Me revoilà avec une nouvelle histoire. Je ne dirai pas grand chose, à part que j'espère vraiment que vous aimerez ce texte.
Bonne lecture à tous, n'hésitez pas à commenter, comme d'hab. (:


TOY

Le soleil perçait à travers les vitraux, projetant sur l'immense pièce aux voûtes hautes une lumière feutrée. Il avait voulu se marier à l'église. Quelle drôle d'idée. Il n'était même pas catholique. C'était peut-être elle qui avait insisté, et il avait cédé, qui sait ? Après tout, il avait tellement changé depuis qu'il l'avait rencontrée. Il avait raccourci ses cheveux et il ne se maquillait plus. Il portait des vêtements colorés : pas plus tard que la semaine précédente, il l'avait croisé, un tee-shirt orange sur le dos et des baskets vertes aux pieds - ce qui l'avait plutôt amusé, d'ailleurs. Non, depuis qu'il connaissait cette fille son jumeau n'était plus le même. Il ne le reconnaissait pas, dans son costume noir, un faux col parfaitement blanc enserrant son cou, les mains jointes sagement posées devant lui. Il ne reconnaissait pas ce garçon, cet homme qui démarrait une nouvelle vie, qui souriait au prêtre qui leur faisait face, qui répétait d'une voix douce et mesurée des promesses qu'il pensait pouvoir tenir. D'après Tom, tout s'était fait trop vite. Ça faisait à peine trois ans qu'ils se fréquentaient. C'était un peu tôt pour le mariage, non ?

*

- Vous ne mangez pas ça ?

Il tourna les yeux vers son voisin de table - un homme gras et mal rasé qui sentait la transpiration à deux mètres à la ronde - et secoua la tête sans répondre. L'homme s'empara aussitôt de son assiette. Il n'avait presque pas touché au repas. Après la cérémonie, les invités s'étaient rendus dans un des restaurants les plus chers de la ville. Quelques journalistes arpentaient la salle, harcelant la famille de la mariée de questions et de photos, pendant que les jeunes époux, que l'alcool avait considérablement désinhibé, dansaient lascivement, collés l'un à l'autre. Tom avait le regard perdu dans le vide, et cherchait désespérément une bonne excuse pour s'éclipser.

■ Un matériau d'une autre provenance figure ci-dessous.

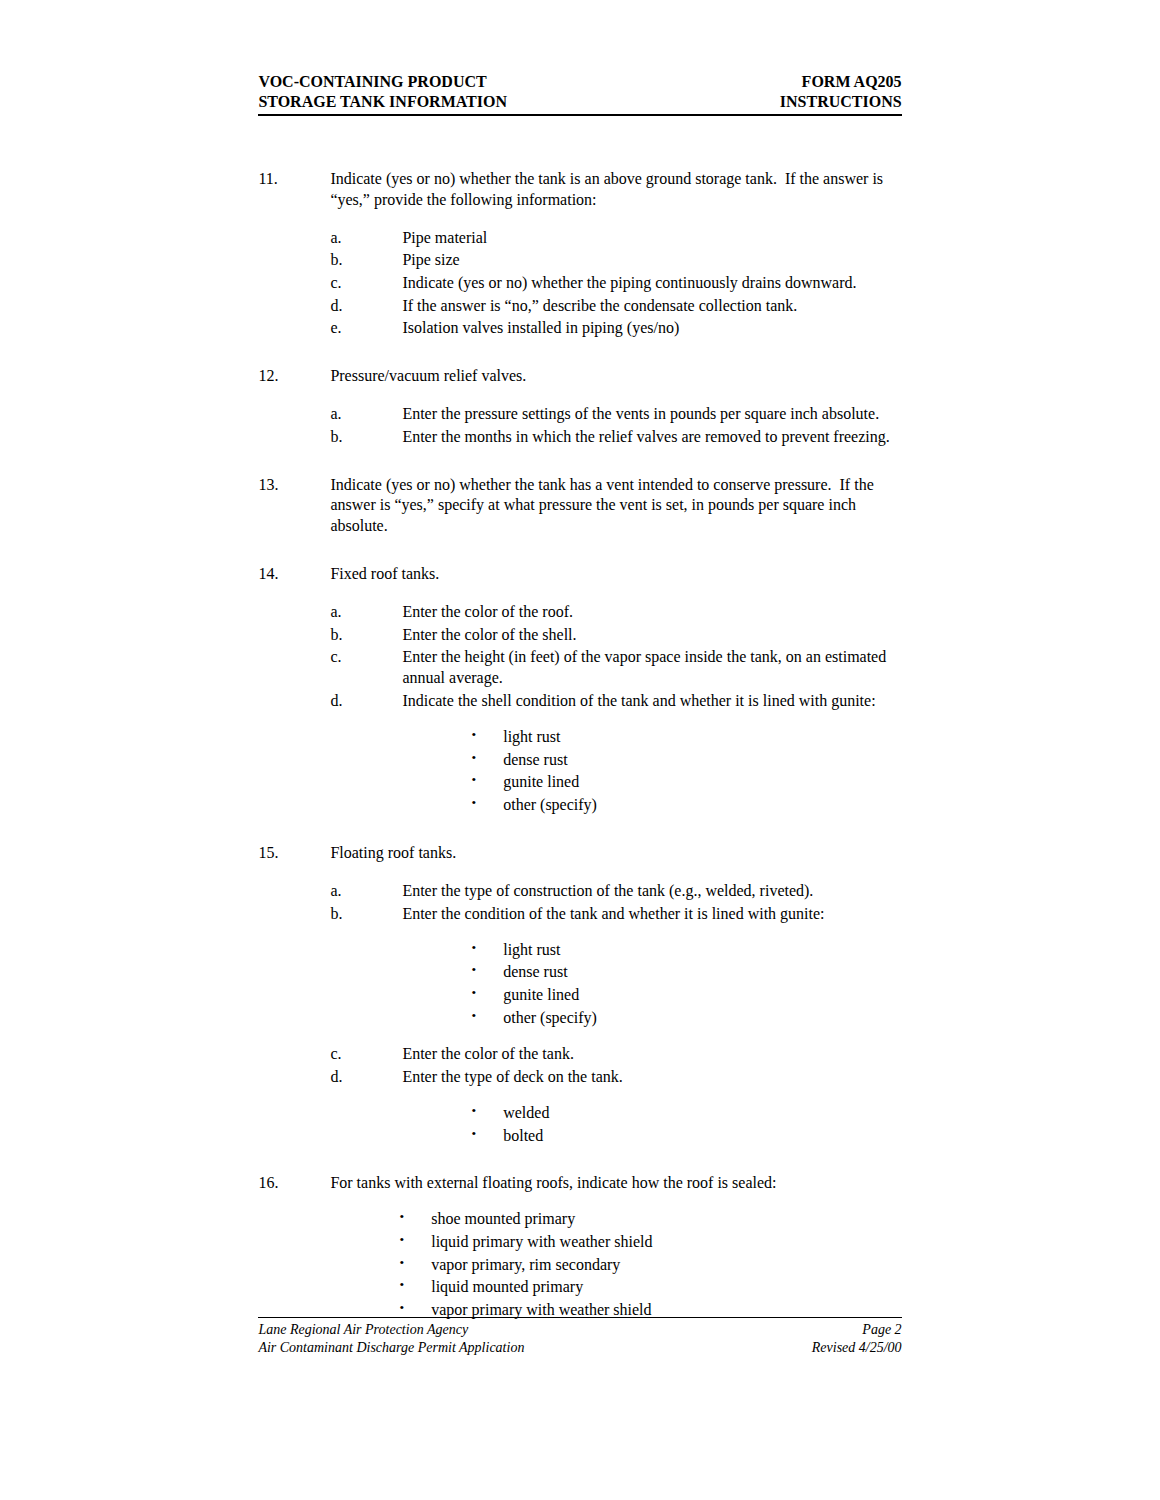VOC-CONTAINING PRODUCT
STORAGE TANK INFORMATION
FORM AQ205
INSTRUCTIONS
Indicate (yes or no) whether the tank is an above ground storage tank. If the answer is “yes,” provide the following information:
Pipe material
Pipe size
Indicate (yes or no) whether the piping continuously drains downward.
If the answer is “no,” describe the condensate collection tank.
Isolation valves installed in piping (yes/no)
Pressure/vacuum relief valves.
Enter the pressure settings of the vents in pounds per square inch absolute.
Enter the months in which the relief valves are removed to prevent freezing.
Indicate (yes or no) whether the tank has a vent intended to conserve pressure. If the answer is “yes,” specify at what pressure the vent is set, in pounds per square inch absolute.
Fixed roof tanks.
Enter the color of the roof.
Enter the color of the shell.
Enter the height (in feet) of the vapor space inside the tank, on an estimated annual average.
Indicate the shell condition of the tank and whether it is lined with gunite:
light rust
dense rust
gunite lined
other (specify)
Floating roof tanks.
Enter the type of construction of the tank (e.g., welded, riveted).
Enter the condition of the tank and whether it is lined with gunite:
light rust
dense rust
gunite lined
other (specify)
Enter the color of the tank.
Enter the type of deck on the tank.
welded
bolted
For tanks with external floating roofs, indicate how the roof is sealed:
shoe mounted primary
liquid primary with weather shield
vapor primary, rim secondary
liquid mounted primary
vapor primary with weather shield
Lane Regional Air Protection Agency
Air Contaminant Discharge Permit Application
Page 2
Revised 4/25/00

Bien sûr que non, ce n'était pas trop tôt. Pour Tom, entretenir une relation pendant trois longues années était à peu près aussi réalisable que marcher sur Mars. Aux yeux des gens, il paraissait exigent. C'était toujours lui qui se lassait, pour une raison ou pour une autre. Soit il poussait l'autre à s'en aller, soit c'est lui qui partait. À vrai dire, sa seule exigence était une relation courte et sans engagement. Lorsqu'il avait dix huit ans, on ne lui en demandait pas plus. La célébrité et la jeunesse lui pardonnaient bien des choses. Il se fichait d'être maladroit ou franchement indécent, ce qui comptait c'était son petit monde, sa liberté et sa guitare. Mais les années étaient passées et on ne fermait plus les yeux sur son attitude. Personne ne lui demandait de s'engager ; on attendait juste de lui qu'il grandisse. Et à vingt quatre ans, Tom n'avait pas encore tout à fait compris le sens de ce mot.

- Tom, viens danser !

Son frère n'était vraiment pas fait pour boire. Il devenait vite bruyant. Depuis l'autre bout de la salle, il faisait de grands gestes, l'invitant à les rejoindre, et c'est son sourire un peu absent qui le persuada. À contre cœur, il quitta sa place et s'avança sur la piste de danse. Émilie lui fit un sourire - le plus doux, celui qu'il détestait le plus - et tendit une main vers lui.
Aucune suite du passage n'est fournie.